28th Grey Cup
| Ottawa Rough Riders | Toronto Balmy Beach Beachers |
| (5–1) | (6–0) |
| 8 | 2 |
| Head coach: Ross Trimble | Head coach: Alex Ponton |
|  | 1 | 2 | 3 | 4 | Total |
| Ottawa Rough Riders | 0 | 1 | 1 | 6 | 8 |
| Toronto Balmy Beach Beachers | 0 | 1 | 1 | 0 | 2 |
- Date: November 30, 1940
- Stadium: Varsity Stadium
- Location: Toronto
- Attendance: 4,998

= 28th Grey Cup =

1940 Canadian Football championship games

The 28th Grey Cup was played as a two-game series with the first game played on November 30, 1940, before 4,998 fans at Varsity Stadium in Toronto. The second game was played on December 7, 1940, with cold weather and snow contributing to a small attendance of 1,700 fans, at Lansdowne Park in Ottawa.
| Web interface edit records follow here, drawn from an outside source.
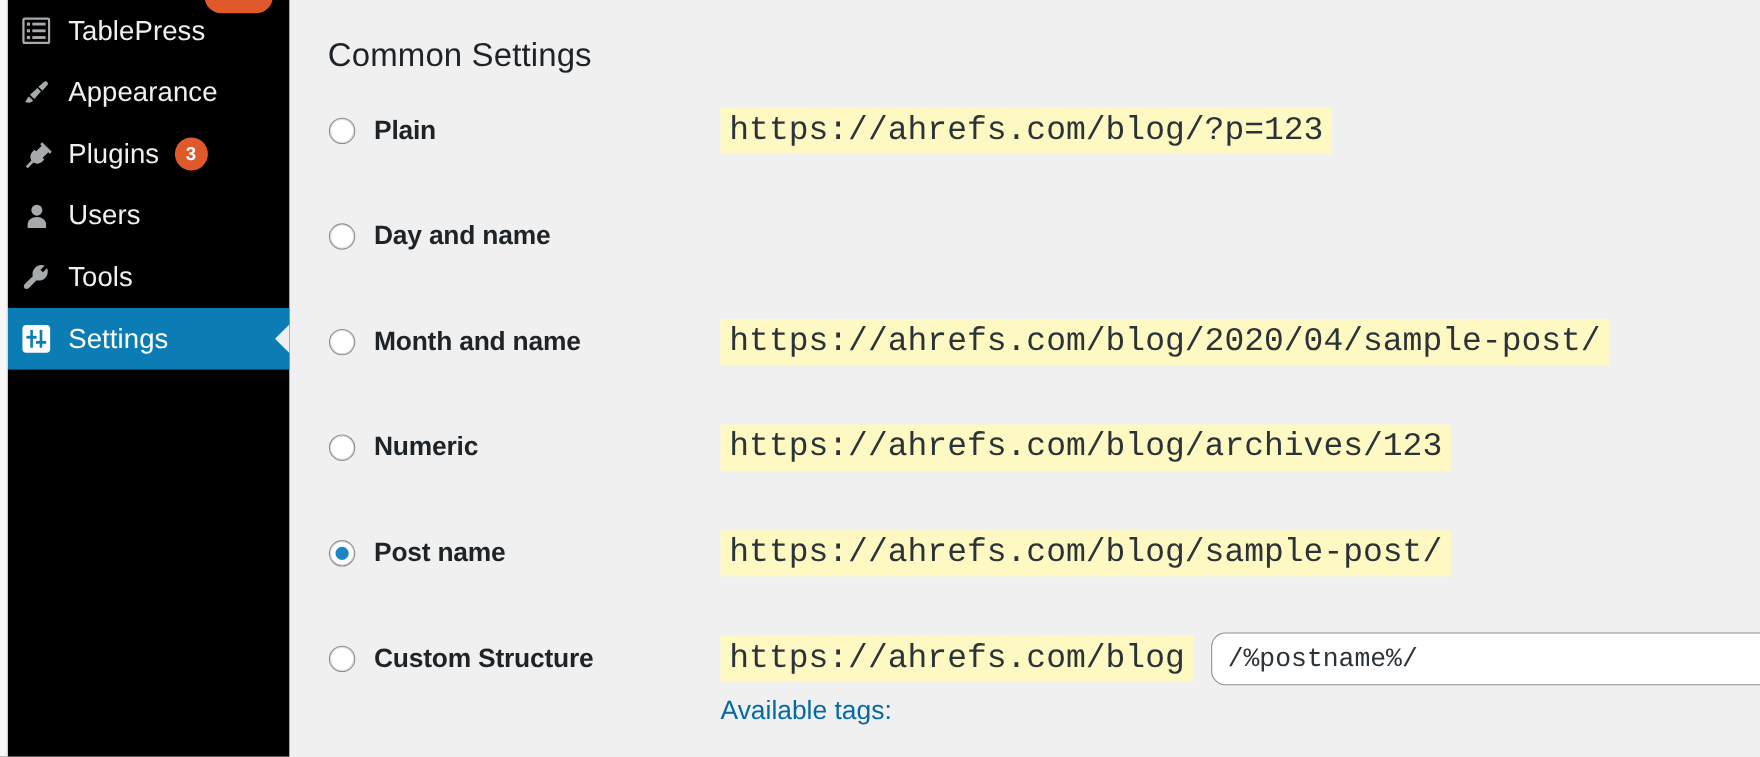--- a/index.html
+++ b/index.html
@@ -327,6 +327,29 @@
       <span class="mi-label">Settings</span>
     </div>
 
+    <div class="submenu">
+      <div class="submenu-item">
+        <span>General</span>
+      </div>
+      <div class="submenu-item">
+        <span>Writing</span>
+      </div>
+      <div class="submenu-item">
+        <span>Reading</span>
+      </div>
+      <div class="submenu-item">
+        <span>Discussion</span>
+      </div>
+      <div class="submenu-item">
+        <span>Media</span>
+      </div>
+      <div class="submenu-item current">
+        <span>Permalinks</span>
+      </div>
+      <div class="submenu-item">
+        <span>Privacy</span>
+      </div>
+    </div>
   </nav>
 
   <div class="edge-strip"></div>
This two-game series format was set up as a result of the Canadian Rugby Union disallowing the Winnipeg Blue Bombers the right to play in the title game due to a rule dispute. Consequently, what would have been the Eastern Final game became a two-game Grey Cup series.

The Ottawa Rough Riders defeated the Toronto Balmy Beach Beachers by a total-points score of 20–7.